**SELECTED EXCERPT**:
--------------------------------------------------

Use of SGLT2 inhibitors or GLP-1 receptor agonists by patient factors according to the hierarchical logistic regression model

Discussion

In a large, multinational, prospective cohort study of patients with type 2 diabetes enrolled at the time of initiation of second-line glucose-lowering medication, we found that use of glucose-lowering medications shown to have cardiovascular risk reduction has increased over time but remains suboptimal. The majority of increase was observed in the use of SGLT2i, with particularly high use among cardiologists. Although patients with CAD, heart failure, and CKD were more likely to be on these medications compared with patients without these conditions, after accounting for patient factors and concomitant comorbidities, only CAD was associated with a greater use of either SGLT2i or GLP-1 RA while PAD and CKD were associated with lower use. Finally, we saw a substantial degree of variability in the use of these medications across countries—both unadjusted and after accounting for patient factors and comorbidities—suggesting that structural barriers likely continue to limit broader use of these medications.

Prior studies

Prior studies have shown SGLT2i or GLP-1 RA uptake to be suboptimal, despite a number of trials and observational studies providing evidence of cardiovascular benefit and several position papers and guideline statements encouraging broader use [1, 11]. A recent study of ~ 10,000 patients from 13 countries with diabetes found 22% of patients were on an SGLT2i or GLP-1 RA (15% SGLT2i, 9% GLP-1 RA), with no differences according to the presence or absence of CAD or of cardiovascular disease [7]. We found use to be lower in our study, which likely represents differences in the enrolling countries, as countries in DISCOVER had a broader spectrum of socioeconomic status (e.g., Africa and Central America). The large country-level variability in the use of SGLT2i or GLP-1 RA in DISCOVER illustrates the importance of healthcare policy and access in the use of these medications and exposes the need to target not only individual physicians but structural issues within the healthcare system that could allow physicians to treat patients with the optimal medications. Notably, we found that patients in DISCOVER who had CAD were more likely to be treated with SGLT2i or GLP-1 RA. While more education continues to be needed about the potential benefit of these medications across the spectrum of cardiovascular and kidney disease, it is encouraging to see at least some targeted use of these medication in patients who are most likely to benefit.

Limitations

Although DISCOVER included many lower-income countries that have rarely been studied, the cohort remains under-representative of very poor countries in addition to patients within these countries who did not have access to medical care, both of which would lead to lower use of SGLT2i or GLP-1 RA. In addition, we did not have data on individual access to medications (e.g., medication coverage, socioeconomic status) and could only observe country-level effects.

Conclusion

In a large, multinational, prospective cohort study of patients with type 2 diabetes, use of glucose-lowering medications with cardiovascular risk reduction has increased over time (particularly SGLT2i) but remains suboptimal. While we observed some targeted use of SGLT2i or GLP-1 RAs in patients with CAD, other comorbidities (e.g., heart failure, chronic kidney disease) were not associated with increased use despite the known benefits in these clinical settings. Substantial country-level variability exists—both unadjusted and after accounting for patient factors and comorbidities—suggesting that structural barriers likely continue to limit broader use of these medications.

--------------------------------------------------

**MATERIAL SUPPLIED**:
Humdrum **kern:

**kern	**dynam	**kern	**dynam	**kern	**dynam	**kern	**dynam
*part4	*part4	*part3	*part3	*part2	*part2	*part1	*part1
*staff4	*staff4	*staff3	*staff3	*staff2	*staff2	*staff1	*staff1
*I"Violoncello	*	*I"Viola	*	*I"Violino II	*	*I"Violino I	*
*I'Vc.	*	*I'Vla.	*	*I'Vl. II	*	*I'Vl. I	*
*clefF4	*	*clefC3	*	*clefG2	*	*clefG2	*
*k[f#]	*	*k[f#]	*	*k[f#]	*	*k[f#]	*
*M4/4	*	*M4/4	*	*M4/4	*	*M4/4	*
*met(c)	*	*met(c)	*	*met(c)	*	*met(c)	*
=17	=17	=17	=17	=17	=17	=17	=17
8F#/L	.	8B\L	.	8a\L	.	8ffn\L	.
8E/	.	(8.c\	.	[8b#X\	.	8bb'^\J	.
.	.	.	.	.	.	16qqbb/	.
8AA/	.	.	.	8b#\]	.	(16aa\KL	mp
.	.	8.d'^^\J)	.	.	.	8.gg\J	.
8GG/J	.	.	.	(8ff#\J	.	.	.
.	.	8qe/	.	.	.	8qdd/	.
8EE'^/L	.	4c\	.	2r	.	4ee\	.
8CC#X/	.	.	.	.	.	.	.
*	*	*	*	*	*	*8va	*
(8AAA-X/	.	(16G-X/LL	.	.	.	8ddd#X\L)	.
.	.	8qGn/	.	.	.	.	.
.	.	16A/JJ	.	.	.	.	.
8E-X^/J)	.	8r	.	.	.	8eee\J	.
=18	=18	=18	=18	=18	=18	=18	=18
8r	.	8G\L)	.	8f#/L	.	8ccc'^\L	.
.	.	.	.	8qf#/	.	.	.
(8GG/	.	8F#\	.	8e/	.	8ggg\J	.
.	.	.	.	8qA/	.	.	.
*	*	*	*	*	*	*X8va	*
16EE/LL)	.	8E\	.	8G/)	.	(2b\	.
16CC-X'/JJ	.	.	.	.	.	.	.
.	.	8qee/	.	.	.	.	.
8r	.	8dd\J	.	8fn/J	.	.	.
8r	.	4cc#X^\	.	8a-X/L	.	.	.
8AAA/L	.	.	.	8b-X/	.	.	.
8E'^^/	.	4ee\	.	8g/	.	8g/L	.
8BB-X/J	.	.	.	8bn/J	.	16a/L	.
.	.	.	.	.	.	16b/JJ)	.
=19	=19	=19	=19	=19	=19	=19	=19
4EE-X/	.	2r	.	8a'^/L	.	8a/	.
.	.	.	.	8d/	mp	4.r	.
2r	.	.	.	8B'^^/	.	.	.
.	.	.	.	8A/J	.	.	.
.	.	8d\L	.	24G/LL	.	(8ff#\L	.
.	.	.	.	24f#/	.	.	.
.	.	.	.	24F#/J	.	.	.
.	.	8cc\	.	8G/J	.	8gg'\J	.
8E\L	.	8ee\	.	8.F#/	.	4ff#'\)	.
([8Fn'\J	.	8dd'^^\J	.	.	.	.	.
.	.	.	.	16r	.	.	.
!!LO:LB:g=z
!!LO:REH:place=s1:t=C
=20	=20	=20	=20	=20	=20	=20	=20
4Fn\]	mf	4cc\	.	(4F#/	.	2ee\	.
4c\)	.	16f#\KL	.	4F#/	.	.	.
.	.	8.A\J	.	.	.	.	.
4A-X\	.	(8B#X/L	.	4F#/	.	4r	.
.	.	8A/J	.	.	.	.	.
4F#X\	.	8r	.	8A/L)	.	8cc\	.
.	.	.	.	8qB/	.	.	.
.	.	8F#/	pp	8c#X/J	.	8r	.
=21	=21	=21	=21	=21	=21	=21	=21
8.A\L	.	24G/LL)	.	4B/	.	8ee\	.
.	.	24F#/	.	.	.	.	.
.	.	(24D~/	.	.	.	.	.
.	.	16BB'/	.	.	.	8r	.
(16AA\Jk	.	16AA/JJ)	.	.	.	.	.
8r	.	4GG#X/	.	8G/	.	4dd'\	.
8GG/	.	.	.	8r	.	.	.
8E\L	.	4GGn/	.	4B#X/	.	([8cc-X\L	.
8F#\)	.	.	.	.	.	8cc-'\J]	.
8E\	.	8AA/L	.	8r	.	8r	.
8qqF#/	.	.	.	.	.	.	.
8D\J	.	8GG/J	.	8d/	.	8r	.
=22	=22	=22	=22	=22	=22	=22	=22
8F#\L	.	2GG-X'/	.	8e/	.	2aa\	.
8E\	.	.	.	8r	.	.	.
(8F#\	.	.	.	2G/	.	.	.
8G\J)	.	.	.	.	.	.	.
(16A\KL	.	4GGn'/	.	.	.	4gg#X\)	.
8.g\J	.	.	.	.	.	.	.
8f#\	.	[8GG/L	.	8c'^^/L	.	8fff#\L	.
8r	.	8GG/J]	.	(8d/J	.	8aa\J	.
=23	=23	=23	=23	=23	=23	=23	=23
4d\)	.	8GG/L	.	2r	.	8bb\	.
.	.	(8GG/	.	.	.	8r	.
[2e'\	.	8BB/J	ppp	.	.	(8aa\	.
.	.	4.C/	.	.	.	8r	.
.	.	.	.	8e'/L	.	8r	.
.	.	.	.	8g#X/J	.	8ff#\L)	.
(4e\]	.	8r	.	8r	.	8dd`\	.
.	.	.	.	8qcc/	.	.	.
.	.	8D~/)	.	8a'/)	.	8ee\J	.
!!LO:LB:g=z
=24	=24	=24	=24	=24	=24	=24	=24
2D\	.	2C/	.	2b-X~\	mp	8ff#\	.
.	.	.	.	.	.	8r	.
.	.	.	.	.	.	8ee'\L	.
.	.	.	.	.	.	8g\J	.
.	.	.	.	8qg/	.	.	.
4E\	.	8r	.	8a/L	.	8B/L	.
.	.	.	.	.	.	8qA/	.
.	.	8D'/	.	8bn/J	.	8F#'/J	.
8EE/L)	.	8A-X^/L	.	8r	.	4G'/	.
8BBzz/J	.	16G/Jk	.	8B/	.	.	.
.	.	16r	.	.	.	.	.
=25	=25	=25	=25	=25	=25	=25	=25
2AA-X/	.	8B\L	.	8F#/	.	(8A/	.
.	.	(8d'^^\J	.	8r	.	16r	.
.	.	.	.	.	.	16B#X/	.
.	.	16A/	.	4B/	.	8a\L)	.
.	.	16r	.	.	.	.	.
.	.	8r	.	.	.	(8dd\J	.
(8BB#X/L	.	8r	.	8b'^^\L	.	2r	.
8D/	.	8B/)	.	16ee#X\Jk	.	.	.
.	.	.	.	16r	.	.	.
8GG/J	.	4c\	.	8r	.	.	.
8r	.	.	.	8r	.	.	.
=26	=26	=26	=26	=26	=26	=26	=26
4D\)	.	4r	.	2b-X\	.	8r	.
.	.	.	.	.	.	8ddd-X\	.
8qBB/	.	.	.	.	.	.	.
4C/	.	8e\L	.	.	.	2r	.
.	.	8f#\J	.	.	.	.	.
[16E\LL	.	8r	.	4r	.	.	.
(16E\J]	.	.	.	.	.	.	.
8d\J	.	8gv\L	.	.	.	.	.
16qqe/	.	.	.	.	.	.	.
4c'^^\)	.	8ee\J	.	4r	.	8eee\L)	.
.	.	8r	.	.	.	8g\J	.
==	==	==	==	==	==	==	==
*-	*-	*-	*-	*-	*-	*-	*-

--------------------------------------------------

**WORK TO COMPLETE**:
**1.** In the study excerpt, retype the passage between "Limitations" and "observe country-level effects.", inclusive.
**2.** According to the study excerpt, what percentage of patients were on an SGLT2i or GLP-1 RA in the recent study of about 10,000 patients from 13 countries?
**3.** Which patient conditions does the study excerpt's paragraph beginning "In a large, multinational, prospective cohort study of patients with type 2 diabetes enrolled" name in comparing use of these medications?

**EXERCISE ANSWERS**:
**1.**
Limitations

Although DISCOVER included many lower-income countries that have rarely been studied, the cohort remains under-representative of very poor countries in addition to patients within these countries who did not have access to medical care, both of which would lead to lower use of SGLT2i or GLP-1 RA. In addition, we did not have data on individual access to medications (e.g., medication coverage, socioeconomic status) and could only observe country-level effects.

**2.** 22% (15% SGLT2i, 9% GLP-1 RA).

**3.** CAD, heart failure, CKD, PAD